Thanks for the details. I'm aware it does ongoing. I'm after outgoing. This is needed for e.g. quick dialers (which people already implemented) or a separate UI on the car's dashboard when doing Android Auto.

I don't think CallKit lets your app make actual phone calls via the SIM card.

I don't think so either. What I mean is that we currently need to expose all these things to the sandbox if we want to initiate a call.
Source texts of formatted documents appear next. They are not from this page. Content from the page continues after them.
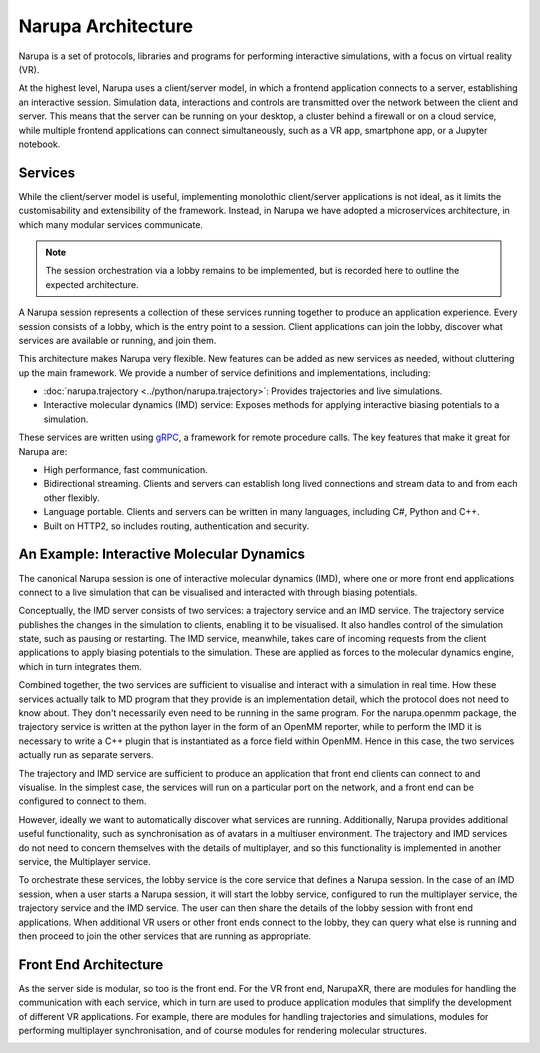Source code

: Narupa Architecture
=======================

Narupa is a set of protocols, libraries and programs for performing interactive simulations, with a focus
on virtual reality (VR).

At the highest level, Narupa uses a client/server model, in which a frontend application connects
to a server, establishing an interactive session. Simulation data, interactions and controls are transmitted
over the network between the client and server. This means that the server can be running on your desktop,
a cluster behind a firewall or on a cloud service,
while multiple frontend applications can connect simultaneously, such as a VR app,
smartphone app, or a Jupyter notebook. 

.. image:: assets/architecture/narupa_2019_client_server.png 
    :height: 1578px
    :width: 4000px
    :scale: 20%
    :alt: The high-level client server model of Narupa.


Services 
########################

While the client/server model is useful, implementing monolothic client/server applications is not ideal, as it limits the
customisability and extensibility of the framework. Instead, in Narupa we have adopted a microservices architecture, in which 
many modular services communicate.

.. image:: assets/architecture/narupa_2019_microservices.png 
    :height: 1875px
    :width: 4000px
    :scale: 20%
    :alt: Narupa microservices architecture.

.. note::  The session orchestration via a lobby remains to be implemented, but is recorded here to outline the expected architecture.

A Narupa session represents a collection of these services running together to
produce an application experience.
Every session consists of a lobby, which is the entry point to a session.
Client applications can join the lobby, discover what services are available
or running, and join them.

This architecture makes Narupa very flexible.
New features can be added as new services as needed, without cluttering up
the main framework.
We provide a number of service definitions and implementations, including:

* :doc:`narupa.trajectory <../python/narupa.trajectory>`: Provides trajectories and live simulations. 
* Interactive molecular dynamics (IMD) service: Exposes methods for applying interactive biasing potentials to a simulation. 

These services are written using `gRPC <https://grpc.io/>`_, a framework for remote procedure calls. 
The key features that make it great for Narupa are:

* High performance, fast communication. 
* Bidirectional streaming. Clients and servers can establish long lived connections and stream data to and from each other flexibly.
* Language portable. Clients and servers can be written in many languages, including C#, Python and C++. 
* Built on HTTP2, so includes routing, authentication and security. 

An Example: Interactive Molecular Dynamics
################################################

The canonical Narupa session is one of interactive molecular dynamics (IMD), where one or more front end applications 
connect to a live simulation that can be visualised and interacted with through biasing potentials. 

Conceptually, the IMD server consists of two services: a trajectory service and an IMD service. The trajectory
service publishes the changes in the simulation to clients, enabling it to be visualised. It also handles 
control of the simulation state, such as pausing or restarting. 
The IMD service, meanwhile, takes care of incoming requests from the client applications to apply biasing potentials
to the simulation. These are applied as forces to the molecular dynamics engine, which in turn integrates them. 

Combined together, the two services are sufficient to visualise and interact with a simulation in real time.
How these services actually talk to MD program that they provide is an implementation detail,
which the protocol does not need to know about.
They don't necessarily even need to be running in the same program. For the narupa.openmm package, the trajectory 
service is written at the python layer in the form of an OpenMM reporter, while to perform the IMD it is necessary 
to write a C++ plugin that is instantiated as a force field within OpenMM. Hence in this case, the two services actually
run as separate servers.

.. image:: assets/architecture/narupa_2019_imd_server.png 
    :height: 1809px
    :width: 4000px
    :scale: 20%
    :alt: Narupa interactive molecular dynamics architecture. 

The trajectory and IMD service are sufficient to produce an application that front end clients
can connect to and visualise.
In the simplest case, the services will run on a particular port on the network,
and a front end can be configured to connect to them. 

However, ideally we want to automatically discover what services are running. Additionally, 
Narupa provides additional useful functionality,
such as synchronisation as of avatars in a multiuser environment.
The trajectory and IMD services do not need to concern themselves
with the details of multiplayer,
and so this functionality is implemented in another service, the Multiplayer service. 

To orchestrate these services, the lobby service is the core service that defines a Narupa session. 
In the case of an IMD session, when a user starts a Narupa session, it will start
the lobby service, configured to run the multiplayer service, the trajectory service and the IMD service.
The user can then share the details of the lobby session with front end applications.
When additional VR users or other front ends connect to the lobby, they can query what else is running and 
then proceed to join the other services that are running as appropriate.

Front End Architecture
################################################

As the server side is modular, so too is the front end. For the VR front end, NarupaXR, 
there are modules for handling the communication with each service, 
which in turn are used to produce application modules that simplify the development of different 
VR applications. For example, there are modules for handling trajectories and simulations, modules 
for performing multiplayer synchronisation, and of course modules for rendering molecular structures. 

.. image:: assets/architecture/narupa_2019_imd_frontend.png 
    :height: 1793px
    :width: 4000px
    :scale: 20%
    :alt: Narupa interactive molecular dynamics front end example architecture.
That's why I think a call related portal (which would then also handle the outgoing / ongoing signalling in this portal would make sense.

[cajus]

Based on the Inhibit flag exported by KDE via DBus in org.freedesktop.notifications, it would be nice to be able to see in the current proposal whether DND is currently active or not.

[Mikenux]

• "tray" and "persistent": Apps shouldn't have control over notification UX. If you don't agree, please give example cases for those.
• "transient": Also part of notification UX. However, it seems to be a content type to display, e.g., an action like paste has been done (here equivalent of in-app notification). I don't know what really to think about this, so examples are also welcome here.